The reverse was changed each year from1983 to 2008 to reflect a design that represented the United Kingdom, Scotland, Wales, Northern Ireland, and England.
The edge of the 1983 coin is milled with an inscription and a small crosslet as a mint mark that represents Llantrisant in South Wales where the Royal Mint has been based since 1968. The 1983 inscription reads DECUS ET TUTAMEN. Translated, this means “Ornament and a safeguard,” taken from Virgil’s Aeneid. The inscription was used on 17th-century coins in an attempt to protect them from debasement.

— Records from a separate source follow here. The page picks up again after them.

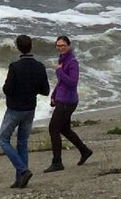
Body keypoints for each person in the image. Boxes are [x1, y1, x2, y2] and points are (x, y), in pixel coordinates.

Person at [0, 34, 50, 189]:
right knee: (22, 142)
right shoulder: (40, 66)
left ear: (17, 47)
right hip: (30, 108)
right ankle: (20, 180)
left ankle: (23, 170)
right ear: (31, 47)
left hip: (15, 109)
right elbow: (45, 90)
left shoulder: (15, 67)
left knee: (3, 139)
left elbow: (7, 89)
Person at [44, 34, 92, 172]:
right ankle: (85, 151)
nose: (60, 48)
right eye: (58, 45)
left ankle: (57, 162)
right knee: (64, 129)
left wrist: (59, 71)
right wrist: (53, 95)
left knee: (53, 128)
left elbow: (72, 82)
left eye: (63, 45)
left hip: (68, 101)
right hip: (62, 99)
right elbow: (61, 83)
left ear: (69, 46)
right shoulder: (62, 59)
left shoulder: (72, 62)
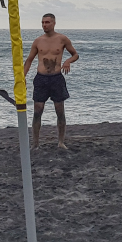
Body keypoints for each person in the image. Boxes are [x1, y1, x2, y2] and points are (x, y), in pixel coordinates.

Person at [23, 13, 79, 149]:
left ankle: (61, 142)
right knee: (37, 111)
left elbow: (75, 54)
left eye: (47, 22)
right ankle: (35, 144)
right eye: (42, 22)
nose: (44, 25)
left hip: (56, 79)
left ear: (54, 23)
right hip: (41, 79)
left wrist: (67, 61)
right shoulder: (38, 41)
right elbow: (29, 60)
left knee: (60, 111)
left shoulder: (62, 39)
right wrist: (22, 77)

Are Old Pound Coins Still Legal Tender?
The term legal tender may sound as if it determines whether the coin can still be used to exchange for goods or other currency. However, the term actually refers to whether it is legal to use for paying off debts.
Referring to a coin as legal tender does not necessarily mean you can go to a store and spend it. The One-Pound round coin was officially withdrawn from circulation and lost its legal tender status in October 2017.
Will Banks Still Take Old Pound Coins?
Even though the coin was removed from circulation, there are still many in the hands of collectors and others. As of the end of 2020, an estimated 131 million old round One-Pound coins have not been returned to the Royal Mint.
Many that were returned were completely removed from circulation and melted down. Among those, more than a million were found to be counterfeit. The Royal Mint estimates that about 2.5% of all One-Pound coins that were being exchanged in circulation are fakes. That is the main reason the coin was drastically redesigned.
For a while, after the 1983 coin was no longer in circulation and the coin design had changed, banks would still take them. The coins can still be deposited at most high-street banks.
If you acquire an old £1 Coin you can’t spend it, but you can take it to a bank to deposit it at the Bank of Scotland, Barclays, Clydesdale, Halifax, HSBC, Lloyds, Nationwide, NatWest, The Post Office, RBS, Santander, Ulster, and Yorkshire Bank.
Keep in mind, however, that the banks are under no obligation to exchange coins with those who are not a customer of the bank. They could even impose deposit limits.
Where Can You Buy The 1983 £1 Coin?
As always, eBay is a quick and easy way to find coins. Just make sure you do your homework, so you are sure of exactly what you are buying. The exact price the coin sells for is going to depend upon what condition the coin is in as well as the year it was minted.